Panic during kernel booting on HP Proliant DL180G6 and latest STABLE

Thu Sep 22 04:19:27 UTC 2011

On Wed, Sep 21, 2011 at 08:26:46PM -0700, Craig Leres wrote:
> I have a lot of supermicro motherboards and the newest ones have igb
> chipsets; they've been quite a headache with respect to FreeBSD 8. I'm
> running 8.2-RELEASE but have upgraded parts of my kernel to 8-RELENG (as
> of a few months ago). Some of them work ok while others panic on bootup.
> Upgrading to newer versions of the intel igb code fixes some but breaks
> others. It's been frustrating.
> 
> While working on this today, I saw two different kernel panics:
> 
>     Could not setup receive structures
>     m_getzone: m_getjcl: invalid cluster type
> 
> I tried John Baldwin's patch but got the "invalid cluster type" panic so
> I backed it out.
> 
> Later I figured out that either turning off hw.igb.enable_msix
> (loader.conf) or raising kern.ipc.nmbclusters to 131072 (sysctl.conf)
> and setting hw.igb.num_queues to 4 (loader.conf) would avoid the
> "receive structures" panic but either way I was seeing the "invalid
> cluster type" panic.
> 
> Looking m_getjcl(), I suspected the passed size to be 0; some debugging
> confirmed this. Looks like a race here where a receive interrupt comes
> in before adapter->rx_mbuf_sz has been initialized.
> 
> Attached is the hack I added to avoid the panic when booting. The idea
> is to pretend m_getjcl() failed to allocate a cluster rather than to go
> down in flames.
> 
>                 Craig

> Index: if_igb.c
> ===================================================================
> --- if_igb.c	(revision 31)
> +++ if_igb.c	(working copy)
> @@ -3695,6 +3695,11 @@
>  		    htole64(hseg[0].ds_addr);
>  no_split:
>  		if (rxbuf->m_pack == NULL) {
> +			if (adapter->rx_mbuf_sz == 0) {
> +				printf("igb_refresh_mbufs: "
> +				     "avoid m_getjcl() panic\n");
> +				goto update;
> +			}
>  			mp = m_getjcl(M_DONTWAIT, MT_DATA,
>  			    M_PKTHDR, adapter->rx_mbuf_sz);
>  			if (mp == NULL)
> @@ -3912,6 +3917,12 @@
>  
>  skip_head:
>  		/* Now the payload cluster */
> +		if (adapter->rx_mbuf_sz == 0) {
> +			printf("igb_setup_receive_ring: "
> +			    "avoid m_getjcl() panic\n");
> +			error = ENOBUFS;
> +			goto fail;
> +		}
>  		rxbuf->m_pack = m_getjcl(M_DONTWAIT, MT_DATA,
>  		    M_PKTHDR, adapter->rx_mbuf_sz);
>  		if (rxbuf->m_pack == NULL) {

The fact you have this happening on multiple systems is uncomfortable.
It makes me uncomfortable because we use Supermicro hardware
exclusively.

Your Email contains no reference ID or in-reply-to headers so it appears
as a new thread.  As such I'll point readers to the thread which spans
over months:

http://lists.freebsd.org/pipermail/freebsd-stable/2011-May/062596.html
http://lists.freebsd.org/pipermail/freebsd-stable/2011-June/062949.html
http://lists.freebsd.org/pipermail/freebsd-stable/2011-September/063867.html

Also re-CC'ing Jack Vogel.

Chris, I am under the impression that to get proper visibility and
attention in this matter, you're probably going to need to set up serial
console (both BIOS-level and bootloader-level) for remote debugging
capability.  Jack, John, or someone familiar with kernel debugging is
probably going to need to get access to a machine which is experiencing
this problem so they can figure out what's going on.
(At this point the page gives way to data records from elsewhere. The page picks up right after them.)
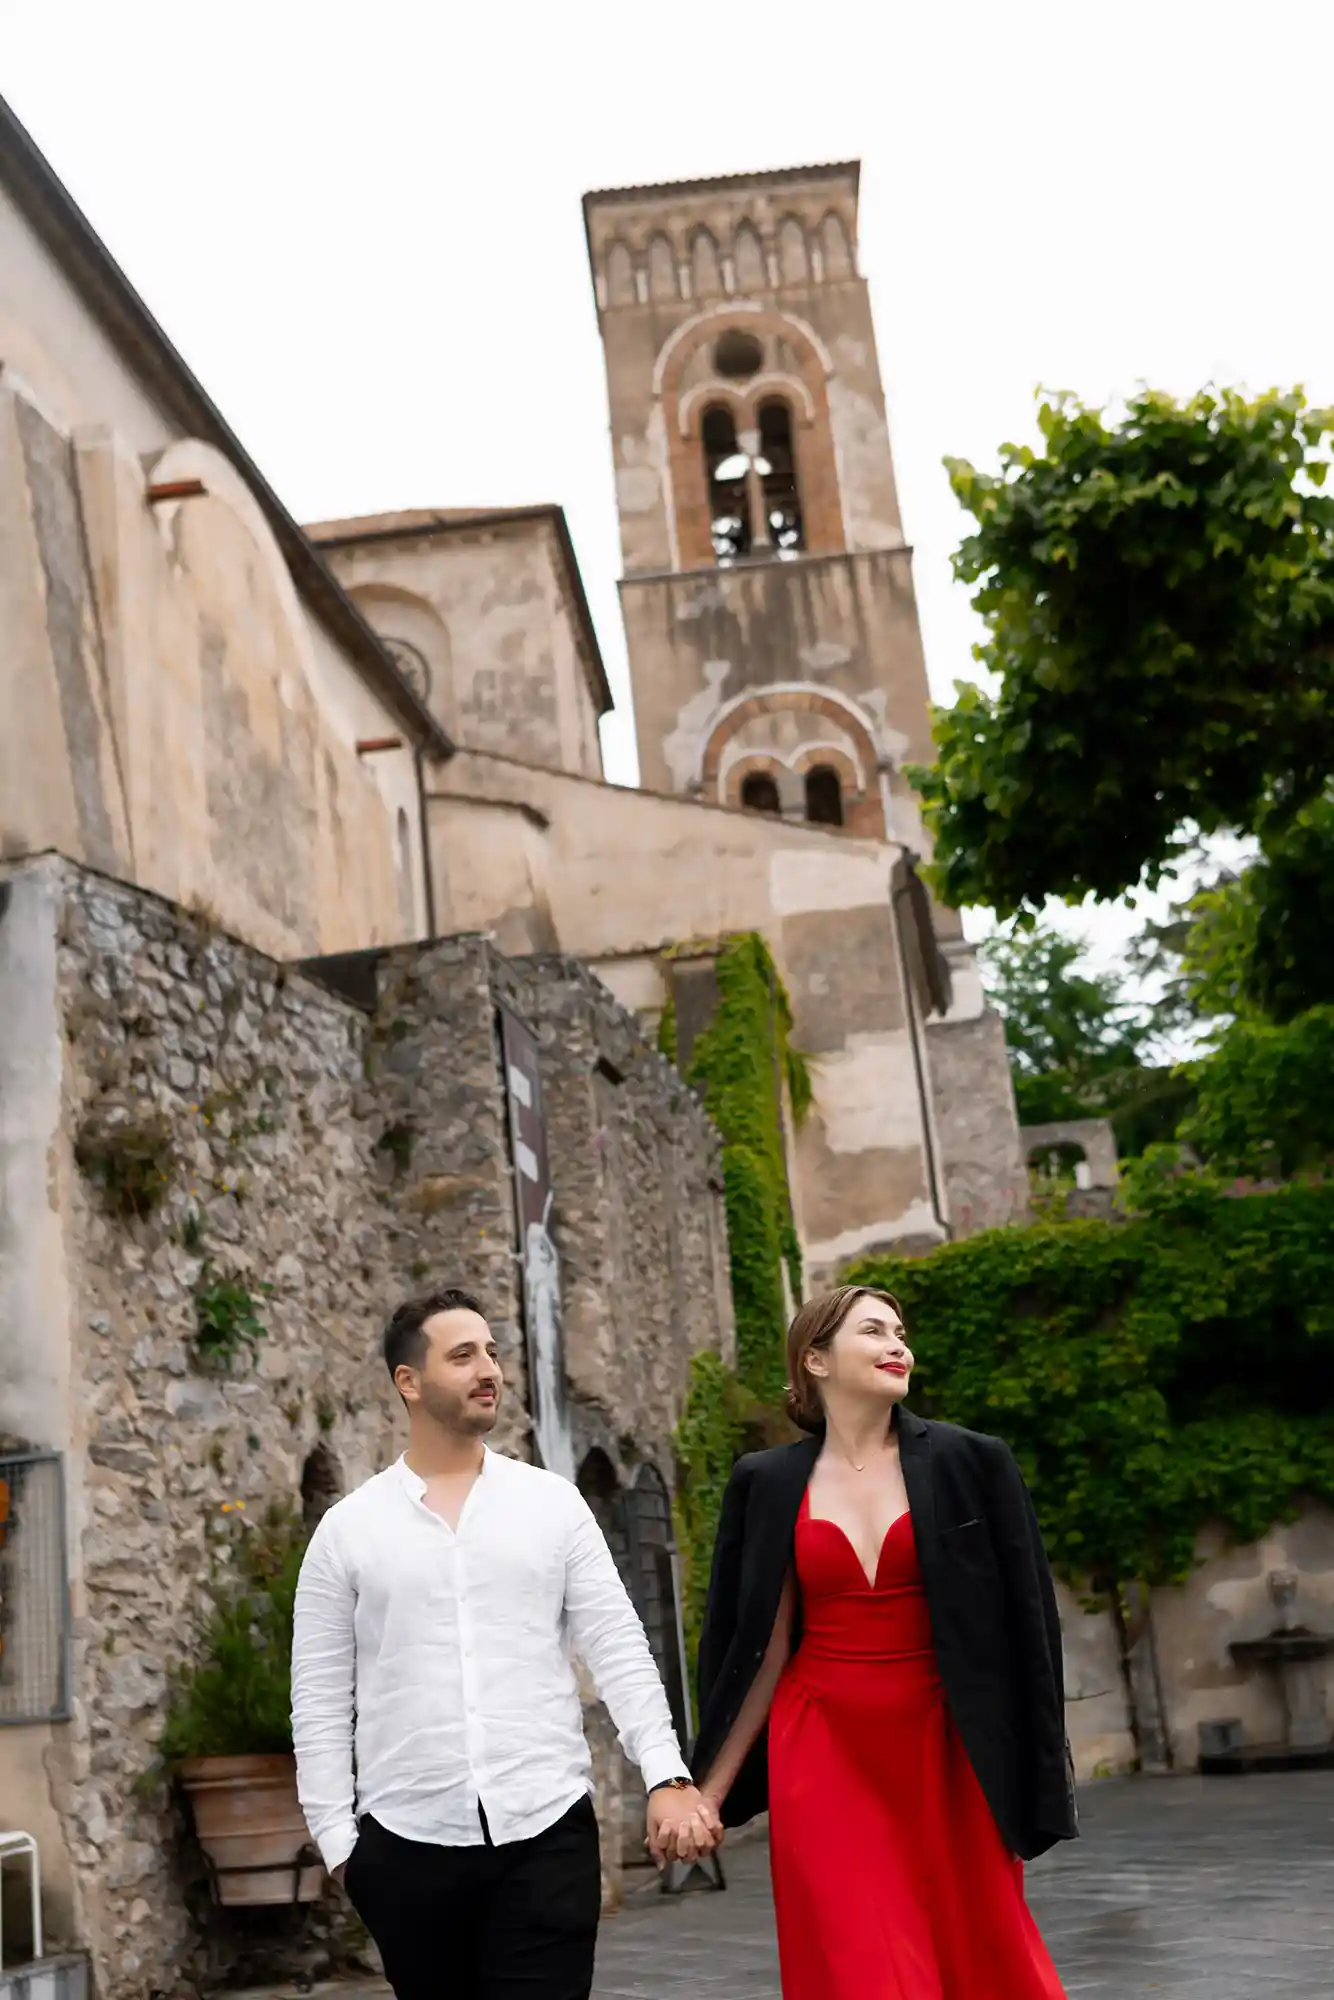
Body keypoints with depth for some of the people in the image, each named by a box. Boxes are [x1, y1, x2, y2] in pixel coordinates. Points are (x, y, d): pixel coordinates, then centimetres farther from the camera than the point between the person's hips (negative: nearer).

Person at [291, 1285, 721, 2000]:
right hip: (408, 1844, 0)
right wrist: (336, 1836, 0)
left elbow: (618, 1649, 1)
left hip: (549, 1832, 0)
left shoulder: (553, 1502, 4)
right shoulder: (347, 1529, 3)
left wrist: (667, 1776, -9)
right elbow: (320, 1700, 5)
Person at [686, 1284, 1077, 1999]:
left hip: (945, 1757, 0)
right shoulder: (768, 1483, 1)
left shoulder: (972, 1464, -1)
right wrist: (711, 1789, 3)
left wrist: (1042, 1780, 0)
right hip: (823, 1758, 0)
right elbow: (764, 1650, 4)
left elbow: (1023, 1624, 1)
The tricky part here is that you're going to need to have a custom
kernel built that includes numerous debugging options.  PXE booting is
probably the easiest method.  Remember you don't need filesystems on the
system, just a kernel that boots/loads and will drop to ddb> when the
panic happens.

-- 
| Jeremy Chadwick                                jdc at parodius.com |
| Parodius Networking                       http://www.parodius.com/ |
| UNIX Systems Administrator                   Mountain View, CA, US |
| Making life hard for others since 1977.               PGP 4BD6C0CB |